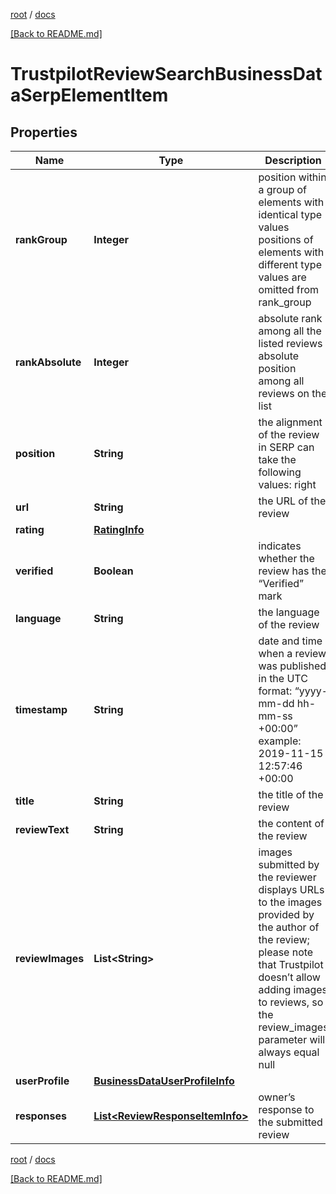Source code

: [root](./../ "root") / [docs](./ "docs")

[[Back to README.md]](./../README.md "[Back to README.md]")

# TrustpilotReviewSearchBusinessDataSerpElementItem

## Properties

| Name | Type | Description | Notes |
|------------ | ------------- | ------------- | -------------|
|**rankGroup** | **Integer** | position within a group of elements with identical type values positions of elements with different type values are omitted from rank_group |  [optional] |
|**rankAbsolute** | **Integer** | absolute rank among all the listed reviews absolute position among all reviews on the list |  [optional] |
|**position** | **String** | the alignment of the review in SERP can take the following values: right |  [optional] |
|**url** | **String** | the URL of the review |  [optional] |
|**rating** | [**RatingInfo**](RatingInfo.md) |  |  [optional] |
|**verified** | **Boolean** | indicates whether the review has the “Verified” mark |  [optional] |
|**language** | **String** | the language of the review |  [optional] |
|**timestamp** | **String** | date and time when a review was published in the UTC format: “yyyy-mm-dd hh-mm-ss +00:00” example: 2019-11-15 12:57:46 +00:00 |  [optional] |
|**title** | **String** | the title of the review |  [optional] |
|**reviewText** | **String** | the content of the review |  [optional] |
|**reviewImages** | **List&lt;String&gt;** | images submitted by the reviewer displays URLs to the images provided by the author of the review; please note that Trustpilot doesn’t allow adding images to reviews, so the review_images parameter will always equal null |  [optional] |
|**userProfile** | [**BusinessDataUserProfileInfo**](BusinessDataUserProfileInfo.md) |  |  [optional] |
|**responses** | [**List&lt;ReviewResponseItemInfo&gt;**](ReviewResponseItemInfo.md) | owner’s response to the submitted review |  [optional] |

[root](./../ "root") / [docs](./ "docs")

[[Back to README.md]](./../README.md "[Back to README.md]")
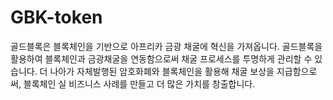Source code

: # GBK-token
골드블록은 블록체인을 기반으로 아프리카 금광 채굴에 혁신을 가져옵니다. 골드블록을 활용하여 블록체인과 금광채굴을 연동함으로써 채굴 프로세스를 투명하게 관리할 수 있습니다. 더 나아가 자체발행된 암호화폐와 블록체인을 활용해 채굴 보상을 지급함으로써, 블록체인 실 비즈니스 사례를 만들고 더 많은 가치를 창출합니다.
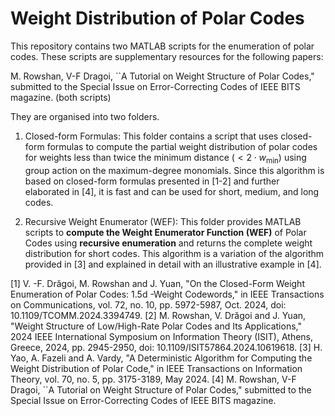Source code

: # Weight Distribution of Polar Codes

This repository contains two MATLAB scripts for the enumeration of polar codes. These scripts are supplementary resources for the following papers:

M. Rowshan, V-F Dragoi, ``A Tutorial on Weight Structure of Polar Codes," submitted to the Special Issue on Error-Correcting Codes of IEEE BITS magazine. (both scripts)

They are organised into two folders.
1. Closed-form Formulas:
This folder contains a script that uses closed-form formulas to compute the partial weight distribution of polar codes for weights less than twice the minimum distance $(<2 \cdot w_{\min})$ using group action on the maximum-degree monomials. Since this algorithm is based on closed-form formulas presented in [1-2] and further elaborated in [4], it is fast and can be used for short, medium, and long codes.

3. Recursive Weight Enumerator (WEF):
This folder provides MATLAB scripts to **compute the Weight Enumerator Function (WEF)** of Polar Codes using **recursive enumeration** and returns the complete weight distribution for short codes. This algorithm is a variation of the algorithm provided in [3] and explained in detail with an illustrative example in [4].


[1] V. -F. Drăgoi, M. Rowshan and J. Yuan, "On the Closed-Form Weight Enumeration of Polar Codes: 1.5d -Weight Codewords," in IEEE Transactions on Communications, vol. 72, no. 10, pp. 5972-5987, Oct. 2024, doi: 10.1109/TCOMM.2024.3394749.
[2] M. Rowshan, V. Drăgoi and J. Yuan, "Weight Structure of Low/High-Rate Polar Codes and Its Applications," 2024 IEEE International Symposium on Information Theory (ISIT), Athens, Greece, 2024, pp. 2945-2950, doi: 10.1109/ISIT57864.2024.10619618.
[3] H. Yao, A. Fazeli and A. Vardy, "A Deterministic Algorithm for Computing the Weight Distribution of Polar Code," in IEEE Transactions on Information Theory, vol. 70, no. 5, pp. 3175-3189, May 2024.
[4] M. Rowshan, V-F Dragoi, ``A Tutorial on Weight Structure of Polar Codes," submitted to the Special Issue on Error-Correcting Codes of IEEE BITS magazine.
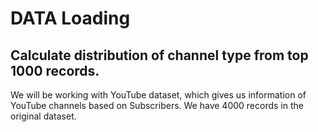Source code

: # DATA Loading
## Calculate distribution of channel type from top 1000 records.
We will be working with YouTube dataset, which gives us information of YouTube channels based on Subscribers. We have 4000 records in the original dataset. 
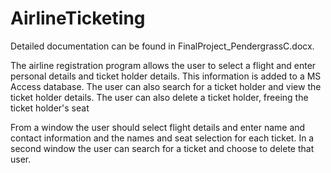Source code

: # AirlineTicketing

Detailed documentation can be found in FinalProject_PendergrassC.docx.

The airline registration program allows the user to select a flight and enter personal details and ticket holder details.  This information is added to a MS Access database.  The user can also search for a ticket holder and view the ticket holder details.  The user can also delete a ticket holder, freeing the ticket holder's seat

From a window the user should select flight details and enter name and contact information and the names and seat selection for each ticket.  In a second window the user can search for a ticket and choose to delete that user.
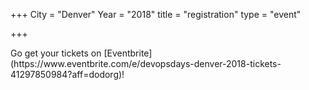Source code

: +++
City = "Denver"
Year = "2018"
title = "registration"
type = "event"

+++

<div style="width:100%; text-align:left;">
Go get your tickets on [Eventbrite](https://www.eventbrite.com/e/devopsdays-denver-2018-tickets-41297850984?aff=dodorg)!
</div></div>
</div>
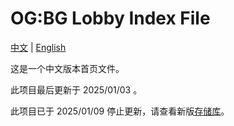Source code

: # OG:BG Lobby Index File

[中文](Readme.md) | [English](EN-Readme.md)

这是一个中文版本首页文件。

此项目最后更新于 2025/01/03 。

此项目已于 2025/01/09 停止更新，请查看新版[存储库](https://github.com/wtbdev/pg2017_temp_ui)。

* * * *

» **Problem details**
Reproduce the full listing above verbatim, omitting the pictures.

» **Exercise result**
Source code

: [root](./../ "root") / [docs](./ "docs")

[[Back to README.md]](./../README.md "[Back to README.md]")

# TrustpilotReviewSearchBusinessDataSerpElementItem

## Properties

| Name | Type | Description | Notes |
|------------ | ------------- | ------------- | -------------|
|**rankGroup** | **Integer** | position within a group of elements with identical type values positions of elements with different type values are omitted from rank_group |  [optional] |
|**rankAbsolute** | **Integer** | absolute rank among all the listed reviews absolute position among all reviews on the list |  [optional] |
|**position** | **String** | the alignment of the review in SERP can take the following values: right |  [optional] |
|**url** | **String** | the URL of the review |  [optional] |
|**rating** | [**RatingInfo**](RatingInfo.md) |  |  [optional] |
|**verified** | **Boolean** | indicates whether the review has the “Verified” mark |  [optional] |
|**language** | **String** | the language of the review |  [optional] |
|**timestamp** | **String** | date and time when a review was published in the UTC format: “yyyy-mm-dd hh-mm-ss +00:00” example: 2019-11-15 12:57:46 +00:00 |  [optional] |
|**title** | **String** | the title of the review |  [optional] |
|**reviewText** | **String** | the content of the review |  [optional] |
|**reviewImages** | **List&lt;String&gt;** | images submitted by the reviewer displays URLs to the images provided by the author of the review; please note that Trustpilot doesn’t allow adding images to reviews, so the review_images parameter will always equal null |  [optional] |
|**userProfile** | [**BusinessDataUserProfileInfo**](BusinessDataUserProfileInfo.md) |  |  [optional] |
|**responses** | [**List&lt;ReviewResponseItemInfo&gt;**](ReviewResponseItemInfo.md) | owner’s response to the submitted review |  [optional] |

[root](./../ "root") / [docs](./ "docs")

[[Back to README.md]](./../README.md "[Back to README.md]")
Source code

: # GBK-token
골드블록은 블록체인을 기반으로 아프리카 금광 채굴에 혁신을 가져옵니다. 골드블록을 활용하여 블록체인과 금광채굴을 연동함으로써 채굴 프로세스를 투명하게 관리할 수 있습니다. 더 나아가 자체발행된 암호화폐와 블록체인을 활용해 채굴 보상을 지급함으로써, 블록체인 실 비즈니스 사례를 만들고 더 많은 가치를 창출합니다.
Source code

: # Weight Distribution of Polar Codes

This repository contains two MATLAB scripts for the enumeration of polar codes. These scripts are supplementary resources for the following papers:

M. Rowshan, V-F Dragoi, ``A Tutorial on Weight Structure of Polar Codes," submitted to the Special Issue on Error-Correcting Codes of IEEE BITS magazine. (both scripts)

They are organised into two folders.
1. Closed-form Formulas:
This folder contains a script that uses closed-form formulas to compute the partial weight distribution of polar codes for weights less than twice the minimum distance $(<2 \cdot w_{\min})$ using group action on the maximum-degree monomials. Since this algorithm is based on closed-form formulas presented in [1-2] and further elaborated in [4], it is fast and can be used for short, medium, and long codes.

3. Recursive Weight Enumerator (WEF):
This folder provides MATLAB scripts to **compute the Weight Enumerator Function (WEF)** of Polar Codes using **recursive enumeration** and returns the complete weight distribution for short codes. This algorithm is a variation of the algorithm provided in [3] and explained in detail with an illustrative example in [4].


[1] V. -F. Drăgoi, M. Rowshan and J. Yuan, "On the Closed-Form Weight Enumeration of Polar Codes: 1.5d -Weight Codewords," in IEEE Transactions on Communications, vol. 72, no. 10, pp. 5972-5987, Oct. 2024, doi: 10.1109/TCOMM.2024.3394749.
[2] M. Rowshan, V. Drăgoi and J. Yuan, "Weight Structure of Low/High-Rate Polar Codes and Its Applications," 2024 IEEE International Symposium on Information Theory (ISIT), Athens, Greece, 2024, pp. 2945-2950, doi: 10.1109/ISIT57864.2024.10619618.
[3] H. Yao, A. Fazeli and A. Vardy, "A Deterministic Algorithm for Computing the Weight Distribution of Polar Code," in IEEE Transactions on Information Theory, vol. 70, no. 5, pp. 3175-3189, May 2024.
[4] M. Rowshan, V-F Dragoi, ``A Tutorial on Weight Structure of Polar Codes," submitted to the Special Issue on Error-Correcting Codes of IEEE BITS magazine.
Source code

: # DATA Loading
## Calculate distribution of channel type from top 1000 records.
We will be working with YouTube dataset, which gives us information of YouTube channels based on Subscribers. We have 4000 records in the original dataset. 
Source code

: # AirlineTicketing

Detailed documentation can be found in FinalProject_PendergrassC.docx.

The airline registration program allows the user to select a flight and enter personal details and ticket holder details.  This information is added to a MS Access database.  The user can also search for a ticket holder and view the ticket holder details.  The user can also delete a ticket holder, freeing the ticket holder's seat

From a window the user should select flight details and enter name and contact information and the names and seat selection for each ticket.  In a second window the user can search for a ticket and choose to delete that user.
Source code

: +++
City = "Denver"
Year = "2018"
title = "registration"
type = "event"

+++

<div style="width:100%; text-align:left;">
Go get your tickets on [Eventbrite](https://www.eventbrite.com/e/devopsdays-denver-2018-tickets-41297850984?aff=dodorg)!
</div></div>
</div>
Source code

: # OG:BG Lobby Index File

[中文](Readme.md) | [English](EN-Readme.md)

这是一个中文版本首页文件。

此项目最后更新于 2025/01/03 。

此项目已于 2025/01/09 停止更新，请查看新版[存储库](https://github.com/wtbdev/pg2017_temp_ui)。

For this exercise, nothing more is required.